From the Courtroom to you: Day 1

Update from James Moore, VPIRG Clean Energy Program Director

From the Courtroom to you:

The first day of the Entergy vs. Vermont court case was a roller coaster.  I went in with great optimism, feeling that the law is on the state’s side and that justice will prevail.  Then I met Entergy’s corporate lawyer team.

But at the end of the day all was well and I would score it Vermont 1- Entergy 0.  You can read my full report from the day or just skip down to the THIS IS WHERE IT GETS GOOD section.

Let me tell you, their lawyer team is a well oiled machine.  Justice be damned, these guys are good.  Six of them sit at the main table, with a paralegal sitting behind them passing notes to and from another whole bench of lawyers.  Every document they needed was seemingly at their fingertips before they even asked for it.

The day started with opening statements.  Entergy outlined the case that legislators were only concerned with safety.  The state outlined that in fact this case is about broken commitments from a bad corporate actor.

Entergy’s first witness was the head of Entergy Nuclear.  The bulk of his testimony was focused on Act 189 which called for a comprehensive reliability assessment of Vermont Yankee.  He pushed the idea that the state was looking at safety related parts of the reactor so they had to be concerned with safety alone.
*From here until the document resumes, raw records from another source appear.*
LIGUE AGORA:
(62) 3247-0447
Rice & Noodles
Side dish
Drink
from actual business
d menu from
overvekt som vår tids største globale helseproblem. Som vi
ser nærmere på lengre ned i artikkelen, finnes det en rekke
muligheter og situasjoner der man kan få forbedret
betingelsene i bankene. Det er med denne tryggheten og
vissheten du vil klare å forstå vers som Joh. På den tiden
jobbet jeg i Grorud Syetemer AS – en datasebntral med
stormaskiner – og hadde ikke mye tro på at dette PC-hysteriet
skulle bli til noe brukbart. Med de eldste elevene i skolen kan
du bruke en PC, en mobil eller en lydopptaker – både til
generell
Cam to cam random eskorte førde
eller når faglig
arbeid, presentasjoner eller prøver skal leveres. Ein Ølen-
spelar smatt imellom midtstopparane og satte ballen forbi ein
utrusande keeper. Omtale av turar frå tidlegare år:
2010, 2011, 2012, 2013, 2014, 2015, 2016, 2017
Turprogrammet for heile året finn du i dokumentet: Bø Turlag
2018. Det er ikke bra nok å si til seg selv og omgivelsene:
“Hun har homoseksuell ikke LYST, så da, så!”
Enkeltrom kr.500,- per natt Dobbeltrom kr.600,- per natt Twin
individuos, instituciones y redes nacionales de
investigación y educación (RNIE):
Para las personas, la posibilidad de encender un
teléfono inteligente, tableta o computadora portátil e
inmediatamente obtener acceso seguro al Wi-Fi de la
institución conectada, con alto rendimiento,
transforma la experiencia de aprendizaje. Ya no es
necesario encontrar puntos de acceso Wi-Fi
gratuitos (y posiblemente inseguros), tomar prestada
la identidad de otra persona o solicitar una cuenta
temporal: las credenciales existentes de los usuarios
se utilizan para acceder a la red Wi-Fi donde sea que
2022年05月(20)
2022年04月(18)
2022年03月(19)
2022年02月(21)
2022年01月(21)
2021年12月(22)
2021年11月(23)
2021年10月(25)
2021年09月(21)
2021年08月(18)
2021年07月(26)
When cross examining the witness, the state did a good job using documents from the NRC to show that even the NRC recognizes that there is significant overlap with safety and reliability.  If it is turned off for safety reasons it isn’t exactly reliably producing power now is it.

Entergy’s second witness was stronger.  His goal was to build the case that Entergy was being required to offer below market rates for permission to operate in Vermont, violating the interstate commerce clause.  The state failed to raise the fact that they were offering ABOVE MARKET rates, not below and that is why they couldn’t get a deal with our utilities.  Entergy did succeed in getting a lot of unsubstantiated hearsay into the case because the state was slow to object.

Lunch Break: this was a welcome break as the seats in the room are worse than church pews and I had to leave my cell phone with the security guard (horrors, to be cut off from the world)

After lunch Entergy read some weak statements into the record of their lobbyist saying Vermonters were concerned about safety and one of their executives saying most conversations included safety.

Then the state called their first witness, Bill Steinhurst.  So now I’m excited, this should get good.  I’m thinking the state is going to take it to them now.

Two and a half hours later I had checked out from listening to the witness droll on and was drafting VPIRG’s comments to the public service board regarding whether or not the state should adopt a an RPS this coming legislative session.
Things were looking a little bleak, but at the very end of the Mr. Steinhurst’s testimony he made a couple key points that went uncontested by Entergy:

  1. The financial strength of energy companies is carefully considered by regulators and always has been. (Recall Entergy’s attempt to spin off VY into a junk bond status company…)
  2. The entire utility regulatory scheme is based on trust, without trust the whole thing would fall apart. (Recall all of the times that Entergy lied, mislead or withheld information…)

THIS IS WHERE IT GETS GOOD

The state needed a hero, a star witness to strike some fear in the heart of Entergy and to make their slick lawyers sweat.  And who would supply such a star witness but Entergy themselves.

Enter, Curt Hebert.  Some of you may remember Curt as the big wig Entergy exec who was brought in to crack heads and straighten things out at the beginning of 2010 when everything was going wrong for Entergy.  He is also the guy who offered the $25 million dollar “gift” to legislators the day before the vote in the senate to make sure Entergy VY is retired on schedule.

The state played a full 45 wonderful minutes of Curt Hebert’s video deposition where he passionately walked through internal communications between himself and the Entergy CEO outlining in great detail all of the reasons the state senate voted to retire VY on schedule:

  1. Entergy staff had mislead state legislators and regulators about pipes that were leaking tritium.
  2. Entergy’s plan to spin off VY into a junk bond status company.
  3. Entergy’s resistance to put in adequate money to clean up Vermont Yankee.
  4. The failure of Entergy to reach an agreement with VT utilities despite their repeated promises to do so.

You should note that none of the central reasons Entergy’s own executive vice president outlined to their CEO about the senate vote were based on radiological health and safety.  In fact Curt Hebert laid out a damning picture of a bad corporate actor that had run off the rails and into a deep ditch full of lies, mistrust and shady financial shell games.

Chalk one up for the state’s lawyers for getting a great deposition and using it so well!